Creedence Clearwater Revival

Creedence Clearwater Revival are an American rock band popular in the late 1960s and early 1970s. Their musical influence can be heard in many genres including southern rock, grunge, roots rock, and blues.



Thanks largely to John Fogerty's rough, inimitable voice and seemingly bottomless supply of great melodies, Creedence Clearwater Revival were the preeminent American singles band of the late Sixties and early Seventies.

John Fogerty and his brother Tommy were raised in Berkeley, where John studied piano and at the age of 12 got his first guitar. He met bandmates Cook and Clifford at El Cerrito junior high school, and by 1959 the group was performing at local dances as 'Tommy Fogerty and the Blue Velvets'. In 1964 the quartet signed to San Francisco-based Fantasy Records, where Tom had been working as a packing and shipping clerk.
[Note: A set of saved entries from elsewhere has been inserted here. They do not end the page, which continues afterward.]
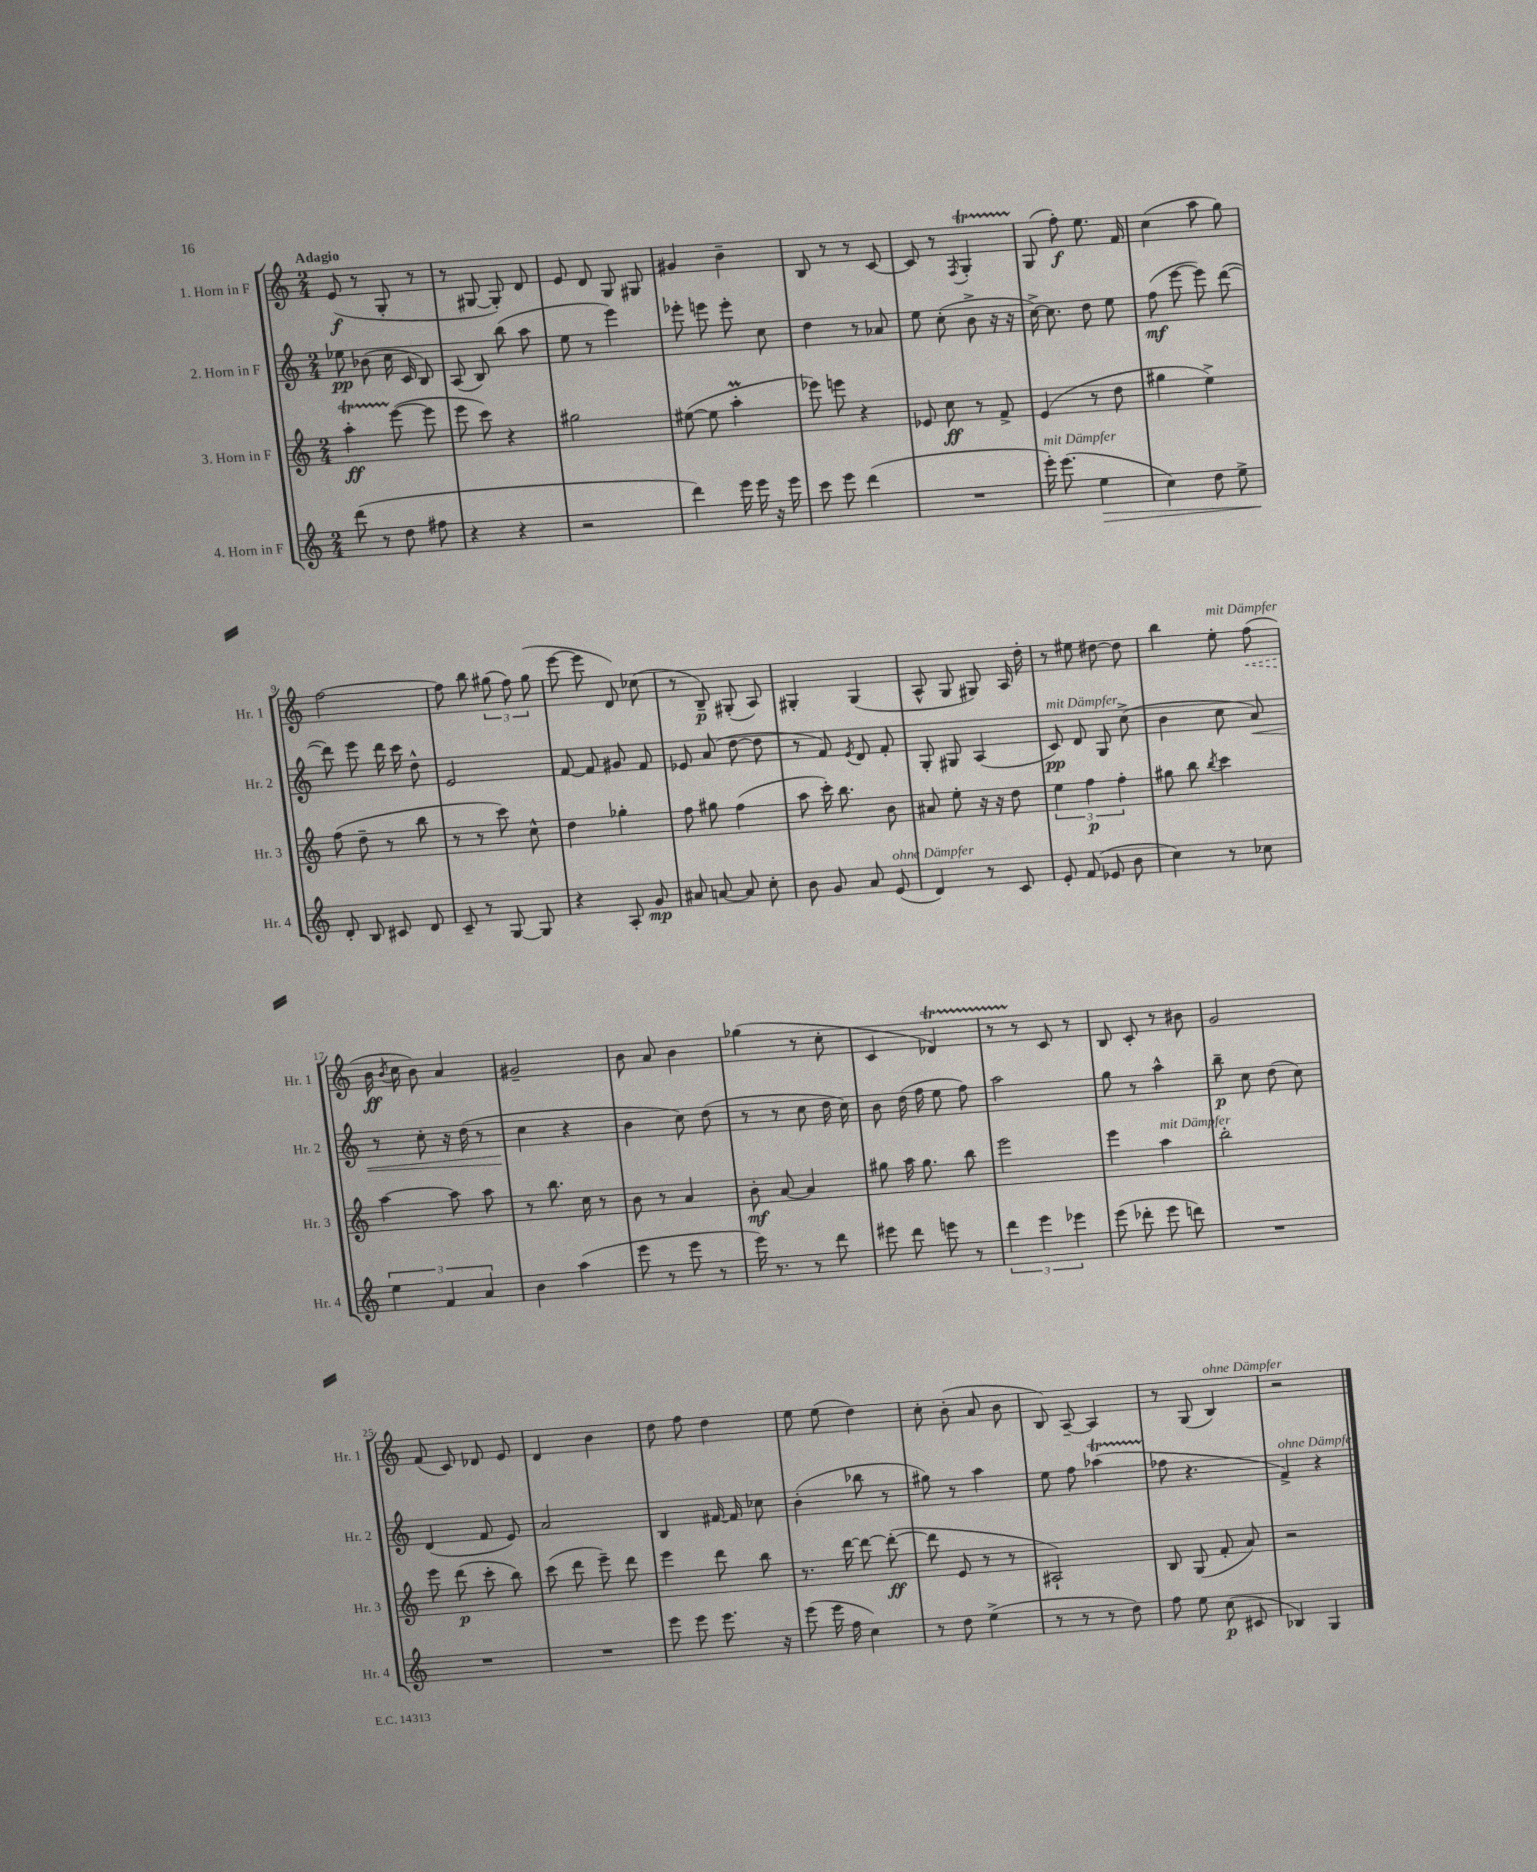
<<
\new StaffGroup <<
\new Staff = "s0" \with { instrumentName = "1. Horn in F" shortInstrumentName = "Hr. 1" } {
    \clef treble \key c \major \numericTimeSignature \time 2/4 \tempo "Adagio"
    \autoBeamOff e'8\f( r8 g8-. r8 |
    r8 gis8~ gis8-.) d'8 |
    e'8 d'8 g8 gis8 |
    gis'4 b'4-- |
    b8 r8 r8 c'8~ |
    c'8 r8 \acciaccatura { f8 } g4-.\startTrillSpan |
    g8\stopTrillSpan( f''8-.\f) e''8. f'16 |
    c''4( a''8 g''8) |
    f''2~ |
    f''8 b''8 \tuplet 3/2 { gis''8( f''8) gis''8( } |
    e'''8~ e'''8 d'8) ces''8( |
    r8 b8--\p) gis8-.( a8) |
    gis4-. gis4( |
    a8-^ g8 gis8) a16 d''16-. |
    r8 eis''8 dis''8~ dis''8 |
    b''4 e''8-.^\markup { \italic "mit Dämpfer" } \once \override Hairpin.style = #'dashed-line f''8\<( |
    b'16\ff\! \acciaccatura { b'8 } c''16 b'8) a'4 |
    gis'2-- |
    b'8 a'8 b'4 |
    ges''4( r8 c''8-. |
    c'4 des'4\startTrillSpan) |
    r8 r8\stopTrillSpan c'8 r8 |
    b8 c'8-. r8 bis'8 |
    g'2 |
    f'8( c'8) des'8 e'8 |
    d'4 b'4 |
    d''8 f''8 d''4 |
    e''8 e''8( d''4) |
    c''8-. b'8-.( a'8 b'8 |
    b8) a8~-- a4 |
    r8 g8( b4^\markup { \italic "ohne Dämpfer" }) |
    r2 \bar "|." |
}
\new Staff = "s1" \with { instrumentName = "2. Horn in F" shortInstrumentName = "Hr. 2" } {
    \clef treble \key c \major \numericTimeSignature \time 2/4
    \autoBeamOff ees''8\pp bes'8( c''16 c'16 b8) |
    a8( b8) b''8( a''8 |
    e''8 r8 e'''4) |
    ees'''8-. e'''8 e'''8-. c''8 |
    d''4 r8 aes'8 |
    e''8 c''8-.( b'8-> r16 r16 |
    c''16~->) c''8. d''8 e''8 |
    f''8\mf( e'''8~ e'''8) d'''8~( |
    d'''8) e'''8 d'''16 c'''16 d''8-^ |
    e'2 |
    f'8~ f'8 gis'8 f'8 |
    ees'8 a'8( d''8~ d''8 |
    r8 f'8) \acciaccatura { e'8 } d'8 f'8-. |
    g8-. gis8 a4( |
    c'8\pp^\markup { \italic "mit Dämpfer" }) d'8 g8 c''8->( |
    b'4 c''8 a'8\<) |
    r8 c''8-. r16 d''16( r8 |
    c''4\! r4 |
    b'4 c''8) d''8( |
    r8 r8 c''8 d''16 c''16) |
    b'8 d''16( f''16 e''8 f''8) |
    a''2 |
    g''8 r8 a''4-^ |
    b''8--\p c''8 d''8( c''8) |
    d'4( f'8 e'8) |
    a'2 |
    b4 fis'16~ fis'16 ces''8 |
    b'4-.( bes''8 r8 |
    gis''8) r8 a''4 |
    e''8 f''8 aes''4\startTrillSpan( |
    fes''8\stopTrillSpan r4. |
    f'4->^\markup { \italic "ohne Dämpfer" }) r4 \bar "|." |
}
\new Staff = "s2" \with { instrumentName = "3. Horn in F" shortInstrumentName = "Hr. 3" } {
    \clef treble \key c \major \numericTimeSignature \time 2/4
    \autoBeamOff a''4-.\startTrillSpan\ff e'''8~\stopTrillSpan( e'''8 |
    e'''8 c'''8) r4 |
    gis''2 |
    eis''8~( eis''8 a''4-.\prall |
    ees'''8) e'''8 r4 |
    ees'8 c''8\ff r8 f'8-> |
    e'4( r8 d''8 |
    gis''4 e''4->) |
    f''8( d''8-- r8 b''8 |
    r8 r8 c'''8) c''8-^ |
    d''4 ges''4-. |
    f''8 gis''8 f''4( |
    a''8 c'''16-.) b''8. b'8 |
    ais'8 e''8-. r16 r16 d''8 |
    \tuplet 3/2 { e''4 f''4\p f''4-. } |
    gis''8 b''8 \acciaccatura { b''8 } c'''4 |
    a''4~ a''8 a''8 |
    r8 b''8. c''16 r8 |
    b'8 r8 a'4 |
    b'8-.\mf a'8~ a'4 |
    gis''8 a''16 gis''8. b''8 |
    e'''2 |
    e'''4 a''4^\markup { \italic "mit Dämpfer" } |
    b''2-. |
    e'''8 d'''8\p( c'''8-. b''8) |
    c'''8( d'''8 e'''8--) d'''8 |
    e'''4 d'''8 b''8 |
    r8. d'''16~ d'''8~ d'''8~-.\ff( |
    d'''8 e'8 r8 r8 |
    ais2-!) |
    b8 g8( f'8-. a'8) |
    r2 \bar "|." |
}
\new Staff = "s3" \with { instrumentName = "4. Horn in F" shortInstrumentName = "Hr. 4" } {
    \clef treble \key c \major \numericTimeSignature \time 2/4
    \autoBeamOff d'''8( r8 d''8 fis''8 |
    r4 r4 |
    r2 |
    d'''4) e'''16 e'''16 r16 e'''16 |
    c'''8 e'''8 d'''4( |
    R2 |
    e'''16-.^\markup { \italic "mit Dämpfer" }) e'''8.( e''4\> |
    c''4) d''8 e''8-> |
    d'8-.\! b8 cis'8 d'8 |
    c'8-- r8 g8~ g8 |
    r4 a8-. g'8\mp |
    ais'8 a'8~ a'8 c''8-. |
    b'8 g'8 a'8 e'8^\markup { \italic "ohne Dämpfer" }( |
    d'4) r8 c'8 |
    e'8-. f'8( ees'8 b'8 |
    c''4) r8 ces''8 |
    \tuplet 3/2 { e''4 f'4 a'4 } |
    b'4 a''4( |
    e'''8 r8 e'''8 r8 |
    e'''16) r8. r8 d'''8 |
    eis'''8 d'''8 e'''8 r8 |
    \tuplet 3/2 { d'''4 e'''4 ees'''4 } |
    e'''8( des'''8-. e'''8 d'''8) |
    R2 |
    R2 |
    R2 |
    e'''8 e'''8 e'''8. r16 |
    e'''8( e'''16 f''16 c''4) |
    r8 d''8 e''4->( |
    r8 r8 r8 d''8) |
    f''8 e''8 c''8\p( cis'8 |
    bes4) g4 \bar "|." |
}
>>
>>
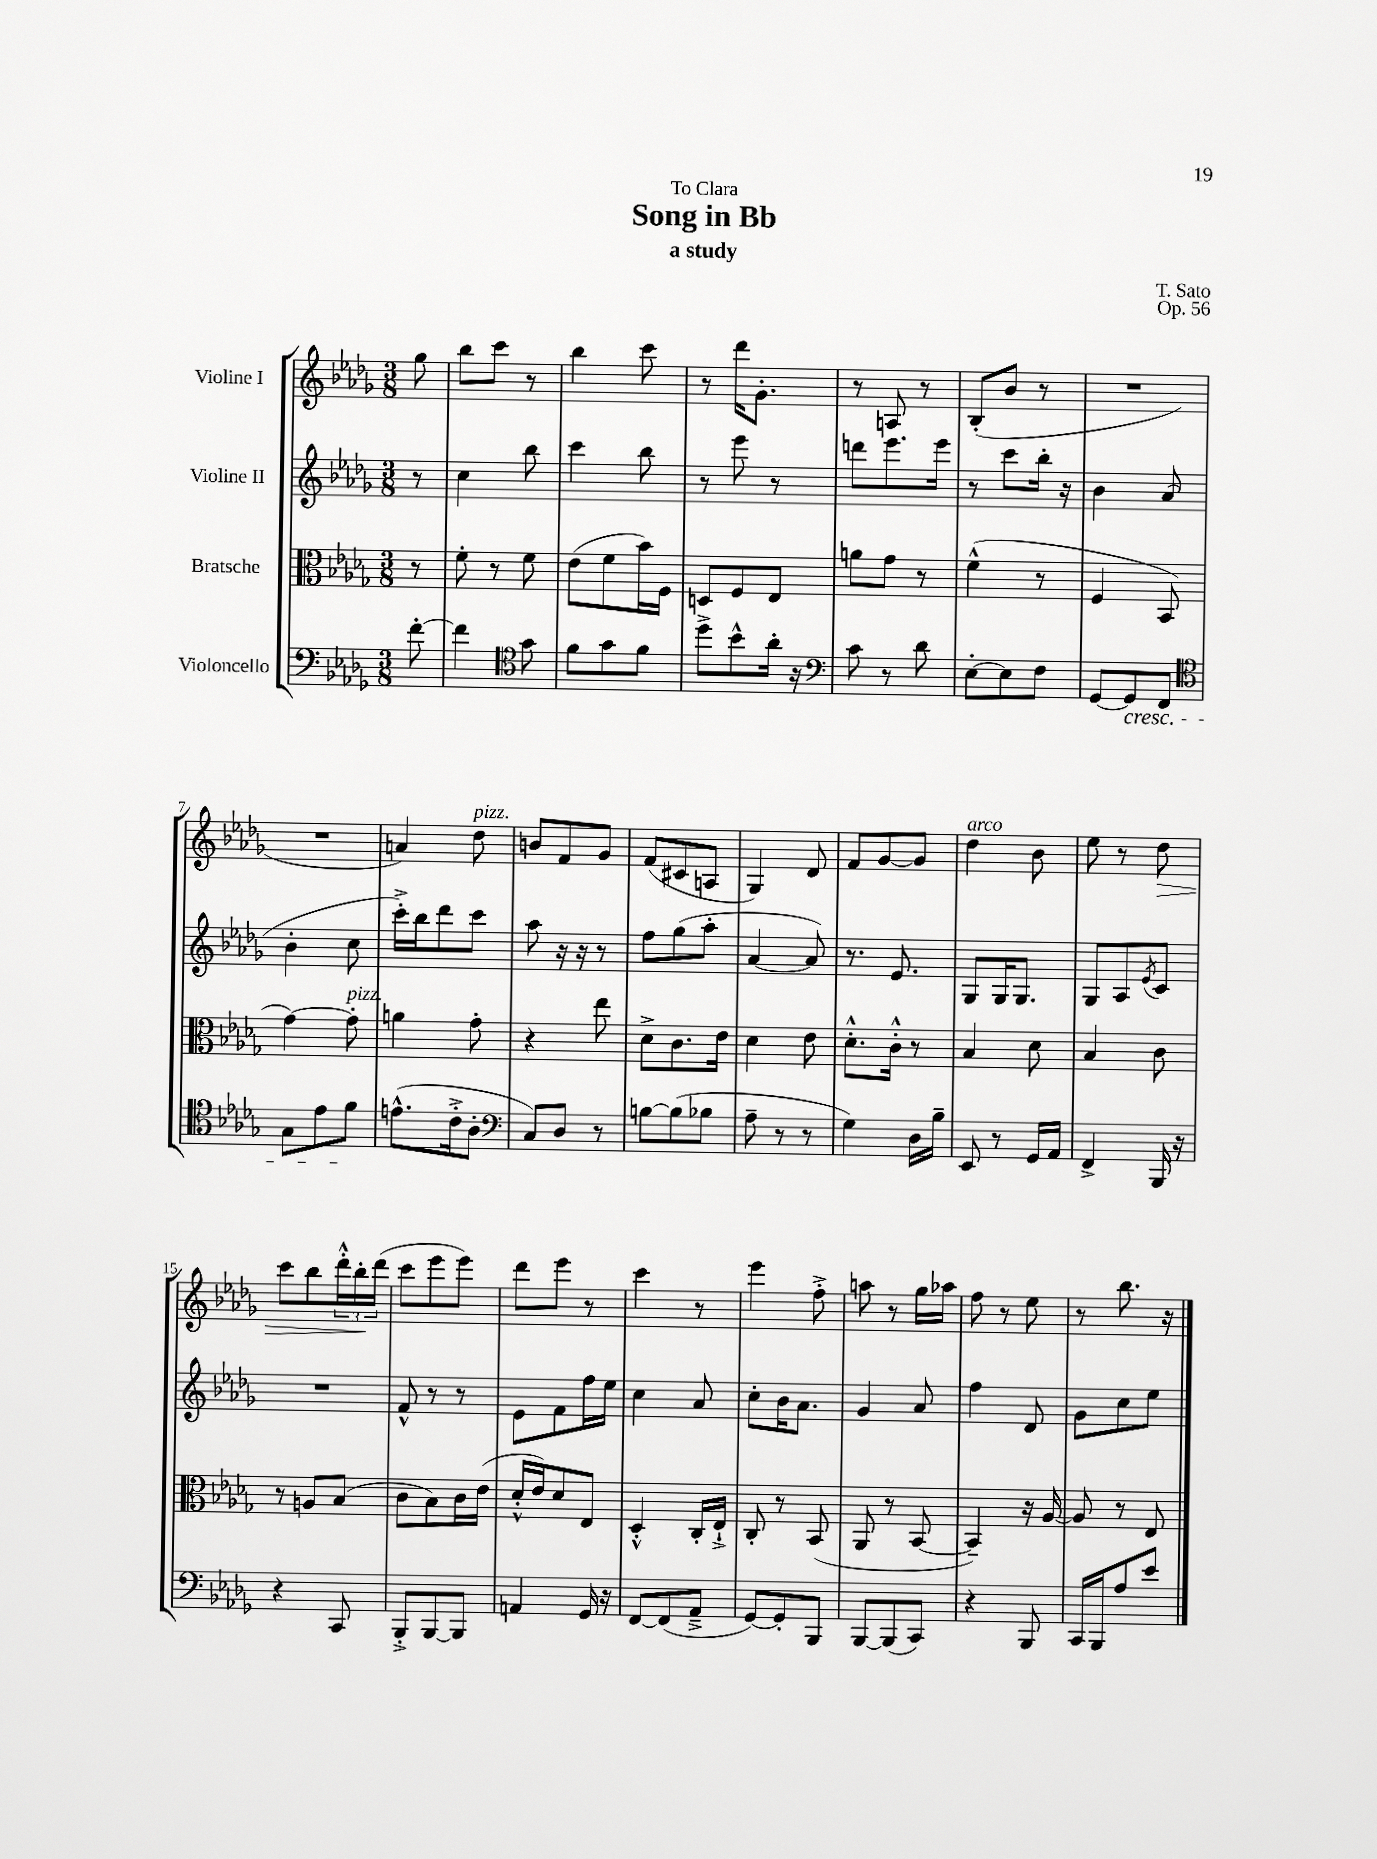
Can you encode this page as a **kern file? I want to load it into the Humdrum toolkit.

**kern	**kern	**kern	**kern
*staff4	*staff3	*staff2	*staff1
*clefF4	*clefC3	*clefG2	*clefG2
*k[b-e-a-d-g-]	*k[b-e-a-d-g-]	*k[b-e-a-d-g-]	*k[b-e-a-d-g-]
*M3/8	*M3/8	*M3/8	*M3/8
[8f'	8r	8r	8gg-
=	=	=	=
4f]	8f'	4cc	8bb-
.	8r	.	8ccc
*clefC4	*	*	*
8g-	8f	8bb-	8r
=	=	=	=
8f	(8e-	4ccc	4bb-
8g-	8f	.	.
8f	16b-)	8bb-	8ccc
.	16F	.	.
=	=	=	=
8dd-^	8D	8r	8r
8b-^^	8F	8eee-	16ddd-
.	.	.	8.g-'
16a-'	8E-	8r	.
16r	.	.	.
=	=	=	=
*clefF4	*	*	*
8c	8a	8ddd	8r
8r	8g-	8.eee-	8A
8d-	8r	.	8r
.	.	16eee-	.
=	=	=	=
[8E-'	(4f^^	8r	(8B-'
8E-]	.	8ccc	8b-
8F	8r	16bb-'	8r
.	.	16r	.
=	=	=	=
[8GG-	4F	4b-	4.r
8GG-]	.	.	.
8FF	8BB-	(8a-	.
=	=	=	=
*clefC4	*	*	*
8G-	[4g-)	4b-'	4.r
8e-	.	.	.
8f	8g-']	8cc	.
=	=	=	=
(8.e^^	4a	16ccc'^)	4a)
.	.	16bb-	.
.	.	8ddd-	.
16c'^	.	.	.
8A-'	8g-'	8ccc	8dd-
=	=	=	=
*clefF4	*	*	*
8C)	4r	8aa-	8b
8D-	.	16r	8f
.	.	16r	.
8r	8ee-	8r	8g-
=	=	=	=
[8B	8d-^	8ff	(8f
(8B]	8.c	(8gg-	8c#
8B-	.	8aa-'	8A
.	16e-	.	.
=	=	=	=
8A-~	4d-	[4a-	4G-)
8r	.	.	.
8r	8e-	8a-])	8d-
=	=	=	=
4G-)	8.d-'^^	8.r	8f
.	.	.	[8g-
.	16c'^^	8.e-	.
16D-	8r	.	8g-]
16B-~	.	.	.
=	=	=	=
8EE-	4B-	8G-	4dd-
8r	.	16G-	.
.	.	8.G-	.
16GG-	8d-	.	8b-
16AA-	.	.	.
=	=	=	=
4FF^	4B-	8G-	8ee-
.	.	8A-	8r
.	.	8qe-	.
16BBB-	8c	8c	8dd-
16r	.	.	.
=	=	=	=
4r	8r	4.r	8ccc
.	8A	.	8bb-
8CC	(8B-	.	24ddd-'^^
.	.	.	24bb-'
.	.	.	(24ddd-
=	=	=	=
8BBB-'^	8c	8f^^	8ccc
[8BBB-	8B-)	8r	8eee-
8BBB-]	16c	8r	8eee-)
.	(16e-	.	.
=	=	=	=
4AA	16d-'^^	8e-	8ddd-
.	16e-)	.	.
.	8d-	8f	8eee-
16GG-	8E-	16ff	8r
16r	.	16ee-	.
=	=	=	=
[8FF	4D-'^^	4cc	4ccc
(8FF]	.	.	.
8AA-~^	16C'	8a-	8r
.	16E-`^	.	.
=	=	=	=
[8GG-)	8C'	8cc'	4eee-
8GG-']	8r	16b-	.
.	.	8.a-	.
8BBB-	(8BB-	.	8ff'^
=	=	=	=
[8BBB-	8AA-	4g-	8aa
(8BBB-]	8r	.	8r
8CC)	[8BB-	8a-	16gg-
.	.	.	16aa-
=	=	=	=
4r	4BB-~])	4ff	8ff
.	.	.	8r
8BBB-	16r	8d-	8ee-
.	[16A-	.	.
=	=	=	=
16CC	8A-]	8g-	8r
16BBB-	.	.	.
8A-	8r	8cc	8.bb-
8e-	8E-	8ee-	.
.	.	.	16r
==	==	==	==
*-	*-	*-	*-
The label renamed them the Golliwogs and began putting out singles. 'Brown Eyed Girl' sold 10,000 copies in 1965, but the follow-ups were flops. Greater success came after they adopted the CCR moniker in 1967.

Several Fogerty compositions appeared on 'Creedence Clearwater Revival', but cover versions of Dale Hawkins' 'Suzie Q' and Screamin' Jay Hawkins' 'I Put a Spell on You' were the group's first hits. With the release of 'Bayou Country', Creedence became the most popular rock band in America. Beginning with the two-sided gold hit 'Proud Mary' and 'Born on the Bayou', Creedence dominated Top Forty radio for two years without disappointing the anticommercial element of the rock audience.

CCR's rough-hewn rockers often dealt with political and cultural issues, and the quartet appeared at the Woodstock Festival. Creedence had seven major hit singles in 1969 and 1970, including 'Bad Moon Rising' (Number Two, 1969), 'Green River' (Number Two, 1969), 'Fortunate Son' (Number 14, 1969), 'Down on the Corner' (Number Three, 1969), 'Travelin' Band' (Number Two, 1970), 'Up Around the Bend' (Number Four, 1970) and 'Lookin' Out My Back Door' (Number Two, 1970).

Although Creedence's success continued after 'Cosmo's Factory', it was the group's artistic peak. Internal dissension, primarily the result of John Fogerty's dominant role, began to pull the band apart in the early '70s. Tom left in January 1971, one month after the release of the pivotal 'Pendulum' which became the group's fifth platinum album. Creedence carried on as a trio, touring worldwide; 'Live in Europe' was the recorded result. CCR's final album, 'Mardi Gras', gave Cook and Clifford an equal share of the songwriting and lead vocals. It was the band's first album not to go platinum. Creedence disbanded in October 1972, and Fantasy has subsequently released a number of albums, including a live recording of a 1970 Oakland concert, which upon original release was erroneously titled Live at Albert Hall (it was later retitled The Concert).